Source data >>
[Start of Attachment]

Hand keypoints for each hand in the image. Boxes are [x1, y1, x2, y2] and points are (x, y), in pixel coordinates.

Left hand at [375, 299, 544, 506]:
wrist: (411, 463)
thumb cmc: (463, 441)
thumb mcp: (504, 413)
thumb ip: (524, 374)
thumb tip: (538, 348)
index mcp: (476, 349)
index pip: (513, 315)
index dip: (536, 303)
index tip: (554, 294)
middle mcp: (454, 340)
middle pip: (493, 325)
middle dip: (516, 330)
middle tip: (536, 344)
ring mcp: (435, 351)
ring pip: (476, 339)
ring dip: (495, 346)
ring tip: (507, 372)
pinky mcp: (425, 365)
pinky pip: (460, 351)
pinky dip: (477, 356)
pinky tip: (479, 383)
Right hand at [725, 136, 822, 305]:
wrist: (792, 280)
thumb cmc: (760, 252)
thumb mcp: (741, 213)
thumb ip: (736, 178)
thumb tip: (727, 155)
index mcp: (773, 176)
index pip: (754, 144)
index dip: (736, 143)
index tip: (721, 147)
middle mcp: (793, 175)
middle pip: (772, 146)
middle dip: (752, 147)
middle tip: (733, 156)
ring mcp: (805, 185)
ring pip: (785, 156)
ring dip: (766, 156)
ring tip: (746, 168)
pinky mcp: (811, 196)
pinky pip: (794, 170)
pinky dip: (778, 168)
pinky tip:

[End of Attachment]

From the first line to the last, give the data again exactly.

Hand keypoints for each hand in the image. Boxes are [x1, y1, x2, y2] and points are (x, y), in pixel coordinates.

Left hand at [375, 299, 544, 506]:
wrist: (411, 463)
thumb cmc: (463, 441)
thumb mcp: (504, 413)
thumb ip: (524, 374)
thumb tip: (538, 348)
index mcp: (476, 349)
index pip: (513, 315)
index dip: (536, 303)
index tip: (554, 294)
middle mcp: (454, 340)
middle pip: (493, 325)
middle dip: (516, 330)
middle tip: (536, 344)
ring mcp: (435, 351)
ring pip: (476, 339)
ring dip: (495, 346)
ring tip: (507, 372)
pinky mcp: (425, 365)
pinky pip: (460, 351)
pinky dip: (477, 356)
pinky tip: (479, 383)
Right hand at [725, 136, 822, 305]:
wrist: (792, 280)
thumb cmc: (760, 252)
thumb mcp: (741, 213)
thumb ip: (736, 178)
thumb tip: (727, 155)
index mcp: (773, 176)
index pip: (754, 144)
index dip: (736, 143)
index tip: (721, 147)
middle mcp: (793, 175)
middle pip: (772, 146)
middle dip: (752, 147)
middle tip: (733, 156)
ring mcp: (805, 185)
ring pip: (785, 156)
ring dip: (766, 156)
ring tip: (746, 168)
pinky mcp: (811, 196)
pinky pip: (794, 170)
pinky dip: (778, 168)
pinky tip:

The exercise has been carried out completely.